### Work instructions
- 1) Name every person mentioned by name in the passage about Joel Haugen's party switch.
- 2) From the passage about Joel Haugen's party switch, extract the text from "He gave up the" to "may be right.", word for word.

### Document extract
The 1st District congressional candidate Joel Haugen has just done something genuinely unheard of, something apparently without precedent in the United States at least for quite a few decades into the recent past:

He gave up the nomination and ballot line of a major party to take the nomination and ballot line of a minor party. That’s just, simply, not done: We can think of no comparable case anywhere at least in a good many years. And Haugen (who comes across as professional, crisp and affable – probably a solid candidate given conventional money and organization) said this morning at his press conference announcing that it’ll probably do him more political damage than anything else, which may be right.

But maybe not all that much. Haugen has resigned – is that the right word? – the nomination of the Republican Party, whose leaders have made clear for some time that they’re appalled at him, and will run instead under the banner of the Independent Party of Oregon.

He makes clear, though, that he still is a registered Republican. The Republican Party leaders who have blocked him from fair booths and the like have some case, since Haugen has endorsed Democrats in the two top races on the ballot (Barack Obama for president and Jeff Merkley for Senate). But in dismissing him, they have the effect of making themselves look narrow, which sort of makes Haugen’s point.

As a side point, there’s real question about whether the Republicans, legally or practically, can fill their ballot slot in the 1st district. Odds are it will remain empty – a stunning turnaround in a district that not long ago was thought to be highly contestable.

### Dataset records
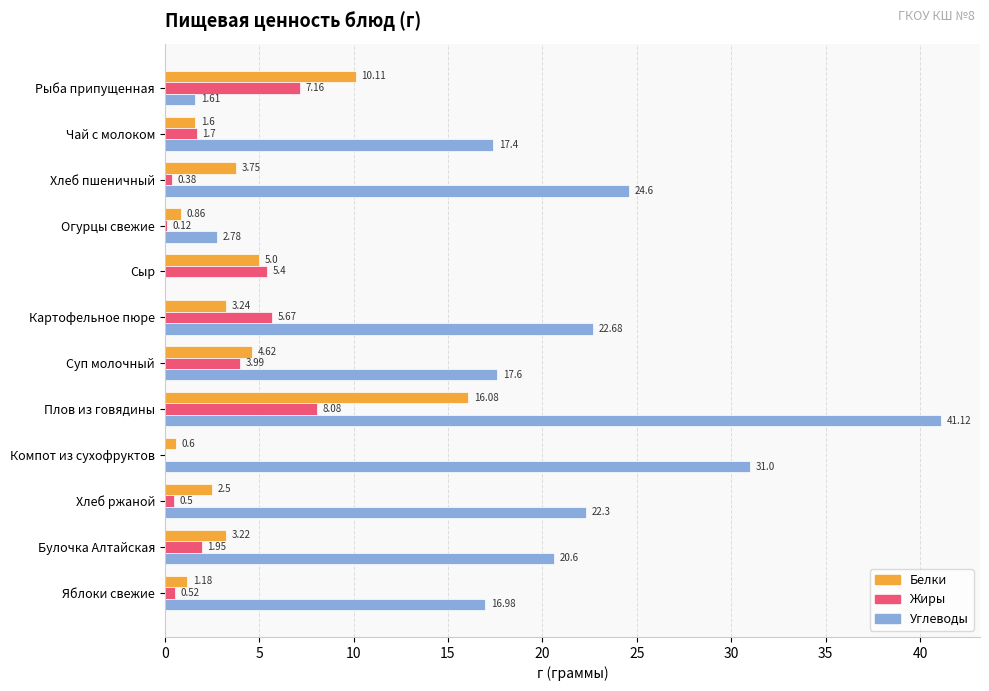

Which series changed the most between Огурцы свежие and Хлеб ржаной?

Углеводы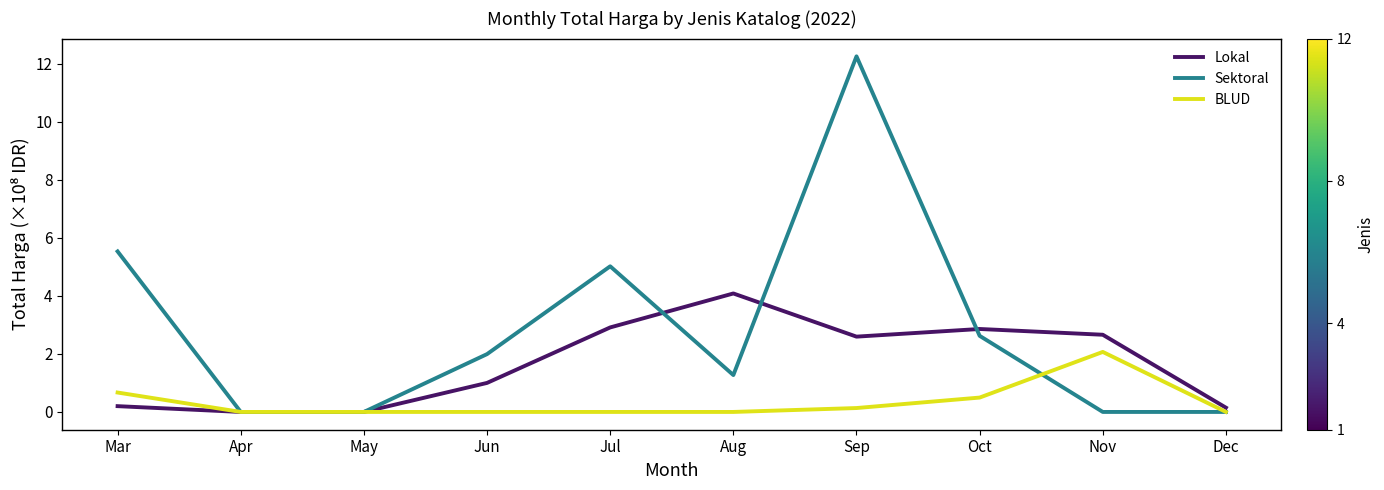

Which series has the largest range (max minus min)?

Sektoral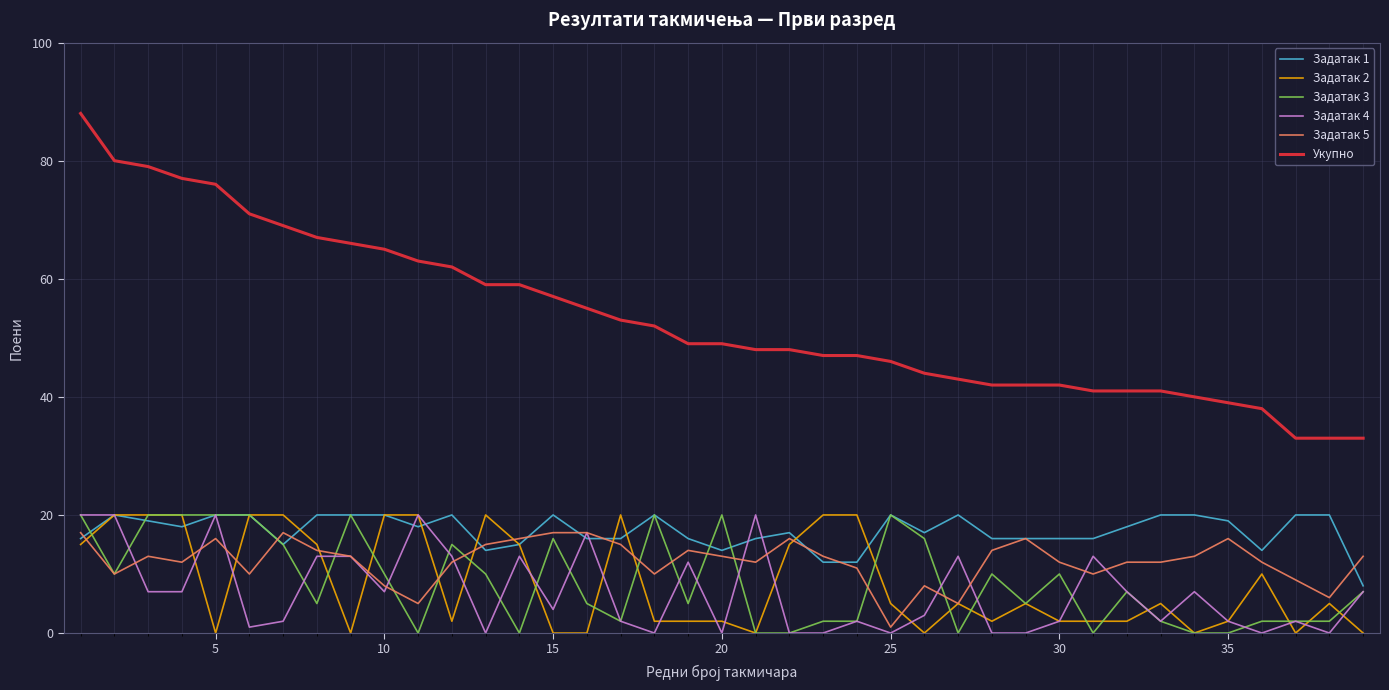

Which series has the largest total across all categories?

Укупно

### Solutions to the exercise
- 1) Joel Haugen, Barack Obama, Jeff Merkley

- 2)
He gave up the nomination and ballot line of a major party to take the nomination and ballot line of a minor party. That’s just, simply, not done: We can think of no comparable case anywhere at least in a good many years. And Haugen (who comes across as professional, crisp and affable – probably a solid candidate given conventional money and organization) said this morning at his press conference announcing that it’ll probably do him more political damage than anything else, which may be right.